▶ EXERCISE:
Scan the material for the word "image" and return every matching line.

*** Opening RECORDS FOR THE EXERCISE ***

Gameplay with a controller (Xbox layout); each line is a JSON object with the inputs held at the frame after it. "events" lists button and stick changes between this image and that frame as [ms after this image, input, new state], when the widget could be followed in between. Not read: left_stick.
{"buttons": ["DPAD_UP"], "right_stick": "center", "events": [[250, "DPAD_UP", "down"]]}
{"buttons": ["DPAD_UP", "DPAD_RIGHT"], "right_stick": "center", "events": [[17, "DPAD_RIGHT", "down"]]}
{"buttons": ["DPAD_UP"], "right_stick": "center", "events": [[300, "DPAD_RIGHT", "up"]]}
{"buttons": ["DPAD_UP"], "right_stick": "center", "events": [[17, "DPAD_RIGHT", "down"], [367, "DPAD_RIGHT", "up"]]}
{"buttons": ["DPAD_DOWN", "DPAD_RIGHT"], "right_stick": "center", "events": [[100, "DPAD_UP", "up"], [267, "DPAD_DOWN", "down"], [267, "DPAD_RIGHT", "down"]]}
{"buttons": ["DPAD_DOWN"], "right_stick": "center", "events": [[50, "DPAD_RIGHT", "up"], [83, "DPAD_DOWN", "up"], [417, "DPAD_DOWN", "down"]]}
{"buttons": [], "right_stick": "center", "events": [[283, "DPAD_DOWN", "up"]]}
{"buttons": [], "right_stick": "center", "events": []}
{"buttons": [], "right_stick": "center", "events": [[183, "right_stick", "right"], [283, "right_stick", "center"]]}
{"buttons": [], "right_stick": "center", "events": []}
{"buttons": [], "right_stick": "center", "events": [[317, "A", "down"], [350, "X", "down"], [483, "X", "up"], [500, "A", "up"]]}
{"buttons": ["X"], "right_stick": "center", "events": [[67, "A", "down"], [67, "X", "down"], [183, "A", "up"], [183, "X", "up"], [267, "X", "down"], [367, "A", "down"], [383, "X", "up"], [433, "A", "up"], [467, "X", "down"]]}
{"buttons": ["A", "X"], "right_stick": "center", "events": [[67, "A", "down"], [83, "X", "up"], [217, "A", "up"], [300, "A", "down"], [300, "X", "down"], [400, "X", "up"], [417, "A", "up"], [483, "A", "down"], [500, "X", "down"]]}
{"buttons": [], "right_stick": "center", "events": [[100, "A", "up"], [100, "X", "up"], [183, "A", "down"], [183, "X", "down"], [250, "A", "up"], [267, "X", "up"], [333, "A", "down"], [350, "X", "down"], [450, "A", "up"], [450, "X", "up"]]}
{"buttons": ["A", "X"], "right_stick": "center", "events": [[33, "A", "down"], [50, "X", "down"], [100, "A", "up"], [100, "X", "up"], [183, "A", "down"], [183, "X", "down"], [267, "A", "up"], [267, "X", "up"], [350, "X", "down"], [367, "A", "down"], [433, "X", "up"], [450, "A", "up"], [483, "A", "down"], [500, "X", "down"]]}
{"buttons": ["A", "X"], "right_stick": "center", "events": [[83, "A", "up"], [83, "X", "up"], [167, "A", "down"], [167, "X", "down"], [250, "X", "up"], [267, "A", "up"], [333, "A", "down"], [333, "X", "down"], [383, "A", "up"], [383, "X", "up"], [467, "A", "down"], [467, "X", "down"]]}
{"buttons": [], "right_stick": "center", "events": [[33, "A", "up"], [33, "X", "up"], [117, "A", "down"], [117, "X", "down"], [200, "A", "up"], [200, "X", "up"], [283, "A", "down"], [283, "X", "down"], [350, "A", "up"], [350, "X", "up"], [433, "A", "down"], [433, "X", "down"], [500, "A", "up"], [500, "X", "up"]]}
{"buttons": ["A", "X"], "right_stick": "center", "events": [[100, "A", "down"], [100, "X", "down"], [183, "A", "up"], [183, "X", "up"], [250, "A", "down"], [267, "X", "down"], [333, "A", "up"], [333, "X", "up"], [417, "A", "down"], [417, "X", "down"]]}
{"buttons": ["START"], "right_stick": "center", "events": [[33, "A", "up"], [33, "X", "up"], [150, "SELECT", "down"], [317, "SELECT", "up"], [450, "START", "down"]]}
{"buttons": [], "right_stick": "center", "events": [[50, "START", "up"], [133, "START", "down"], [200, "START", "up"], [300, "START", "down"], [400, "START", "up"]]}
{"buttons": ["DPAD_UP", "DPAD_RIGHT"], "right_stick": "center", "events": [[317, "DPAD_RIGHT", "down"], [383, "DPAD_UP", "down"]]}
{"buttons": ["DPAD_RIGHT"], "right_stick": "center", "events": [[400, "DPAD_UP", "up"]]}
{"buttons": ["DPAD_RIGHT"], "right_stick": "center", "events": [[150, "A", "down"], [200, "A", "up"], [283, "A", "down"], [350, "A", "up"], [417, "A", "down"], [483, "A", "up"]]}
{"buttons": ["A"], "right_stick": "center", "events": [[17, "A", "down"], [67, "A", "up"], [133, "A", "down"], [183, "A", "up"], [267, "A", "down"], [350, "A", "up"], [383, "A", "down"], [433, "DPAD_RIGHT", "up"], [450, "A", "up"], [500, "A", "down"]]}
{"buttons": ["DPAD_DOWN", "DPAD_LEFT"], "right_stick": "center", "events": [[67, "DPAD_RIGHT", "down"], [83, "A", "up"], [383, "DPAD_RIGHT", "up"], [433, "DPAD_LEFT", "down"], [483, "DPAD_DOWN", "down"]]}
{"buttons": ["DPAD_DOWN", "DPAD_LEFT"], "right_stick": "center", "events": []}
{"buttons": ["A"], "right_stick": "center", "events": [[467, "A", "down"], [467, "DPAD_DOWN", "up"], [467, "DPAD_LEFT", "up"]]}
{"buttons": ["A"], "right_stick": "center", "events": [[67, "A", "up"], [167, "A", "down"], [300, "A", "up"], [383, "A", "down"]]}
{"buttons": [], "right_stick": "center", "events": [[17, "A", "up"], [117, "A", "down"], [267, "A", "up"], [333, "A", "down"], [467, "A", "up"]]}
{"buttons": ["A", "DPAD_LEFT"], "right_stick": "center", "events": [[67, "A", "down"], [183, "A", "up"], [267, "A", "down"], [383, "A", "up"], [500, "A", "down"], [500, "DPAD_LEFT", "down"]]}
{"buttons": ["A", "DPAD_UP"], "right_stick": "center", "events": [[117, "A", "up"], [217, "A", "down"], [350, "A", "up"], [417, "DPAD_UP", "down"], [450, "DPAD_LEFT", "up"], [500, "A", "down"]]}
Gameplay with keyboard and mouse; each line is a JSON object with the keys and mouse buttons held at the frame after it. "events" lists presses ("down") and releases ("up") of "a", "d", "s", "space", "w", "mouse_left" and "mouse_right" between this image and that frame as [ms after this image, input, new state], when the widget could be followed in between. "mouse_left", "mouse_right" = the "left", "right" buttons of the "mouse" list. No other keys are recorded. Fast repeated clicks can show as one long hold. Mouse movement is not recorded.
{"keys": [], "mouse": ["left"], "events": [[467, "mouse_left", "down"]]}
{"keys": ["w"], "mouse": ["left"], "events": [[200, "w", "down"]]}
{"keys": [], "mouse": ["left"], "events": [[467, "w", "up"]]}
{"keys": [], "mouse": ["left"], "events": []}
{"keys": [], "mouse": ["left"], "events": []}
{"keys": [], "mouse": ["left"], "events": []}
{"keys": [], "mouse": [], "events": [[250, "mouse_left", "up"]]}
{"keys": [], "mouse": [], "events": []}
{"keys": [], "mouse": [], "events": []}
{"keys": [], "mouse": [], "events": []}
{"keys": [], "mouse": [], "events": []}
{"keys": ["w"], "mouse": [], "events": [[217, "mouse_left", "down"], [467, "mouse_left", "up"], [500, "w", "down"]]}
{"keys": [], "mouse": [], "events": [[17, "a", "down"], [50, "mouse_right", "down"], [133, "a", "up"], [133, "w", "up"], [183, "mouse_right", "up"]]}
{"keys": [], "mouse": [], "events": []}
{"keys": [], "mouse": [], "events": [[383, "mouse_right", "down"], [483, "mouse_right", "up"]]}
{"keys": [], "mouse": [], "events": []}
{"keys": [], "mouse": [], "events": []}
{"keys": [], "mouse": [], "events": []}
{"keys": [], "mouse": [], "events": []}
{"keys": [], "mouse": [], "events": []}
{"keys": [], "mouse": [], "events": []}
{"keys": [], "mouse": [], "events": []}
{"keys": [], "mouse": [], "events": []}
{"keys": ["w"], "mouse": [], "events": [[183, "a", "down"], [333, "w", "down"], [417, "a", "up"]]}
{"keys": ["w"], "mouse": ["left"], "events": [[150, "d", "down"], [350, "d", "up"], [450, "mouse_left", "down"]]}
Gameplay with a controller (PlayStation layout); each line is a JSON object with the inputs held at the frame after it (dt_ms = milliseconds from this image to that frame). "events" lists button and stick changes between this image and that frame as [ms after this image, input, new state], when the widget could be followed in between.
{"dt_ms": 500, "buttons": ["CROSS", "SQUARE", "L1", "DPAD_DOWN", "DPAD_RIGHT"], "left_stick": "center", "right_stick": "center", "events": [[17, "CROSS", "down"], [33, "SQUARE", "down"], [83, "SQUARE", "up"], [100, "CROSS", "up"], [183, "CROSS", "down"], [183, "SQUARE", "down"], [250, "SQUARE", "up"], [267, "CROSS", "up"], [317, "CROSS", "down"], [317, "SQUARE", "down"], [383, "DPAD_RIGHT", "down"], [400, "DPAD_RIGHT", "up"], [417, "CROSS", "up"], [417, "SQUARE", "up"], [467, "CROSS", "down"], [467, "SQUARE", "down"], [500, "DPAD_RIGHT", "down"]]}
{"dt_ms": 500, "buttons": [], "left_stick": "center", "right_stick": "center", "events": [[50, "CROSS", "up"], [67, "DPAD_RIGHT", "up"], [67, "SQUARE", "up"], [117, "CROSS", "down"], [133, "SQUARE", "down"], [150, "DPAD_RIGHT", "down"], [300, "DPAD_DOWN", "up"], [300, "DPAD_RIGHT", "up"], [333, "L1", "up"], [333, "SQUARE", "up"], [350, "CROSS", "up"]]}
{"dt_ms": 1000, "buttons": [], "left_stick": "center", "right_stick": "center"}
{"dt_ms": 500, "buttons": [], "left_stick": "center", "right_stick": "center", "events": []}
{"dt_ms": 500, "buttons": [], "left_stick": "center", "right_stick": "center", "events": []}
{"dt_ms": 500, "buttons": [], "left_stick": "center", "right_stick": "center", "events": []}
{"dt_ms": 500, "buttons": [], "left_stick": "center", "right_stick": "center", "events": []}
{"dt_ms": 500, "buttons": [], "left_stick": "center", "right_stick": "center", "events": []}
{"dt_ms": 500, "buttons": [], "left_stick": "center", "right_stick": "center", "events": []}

*** Closing RECORDS FOR THE EXERCISE ***

▶ COMPLETED EXERCISE:
Gameplay with a controller (Xbox layout); each line is a JSON object with the inputs held at the frame after it. "events" lists button and stick changes between this image and that frame as [ms after this image, input, new state], when the widget could be followed in between. Not read: left_stick.
Gameplay with keyboard and mouse; each line is a JSON object with the keys and mouse buttons held at the frame after it. "events" lists presses ("down") and releases ("up") of "a", "d", "s", "space", "w", "mouse_left" and "mouse_right" between this image and that frame as [ms after this image, input, new state], when the widget could be followed in between. "mouse_left", "mouse_right" = the "left", "right" buttons of the "mouse" list. No other keys are recorded. Fast repeated clicks can show as one long hold. Mouse movement is not recorded.
Gameplay with a controller (PlayStation layout); each line is a JSON object with the inputs held at the frame after it (dt_ms = milliseconds from this image to that frame). "events" lists button and stick changes between this image and that frame as [ms after this image, input, new state], when the widget could be followed in between.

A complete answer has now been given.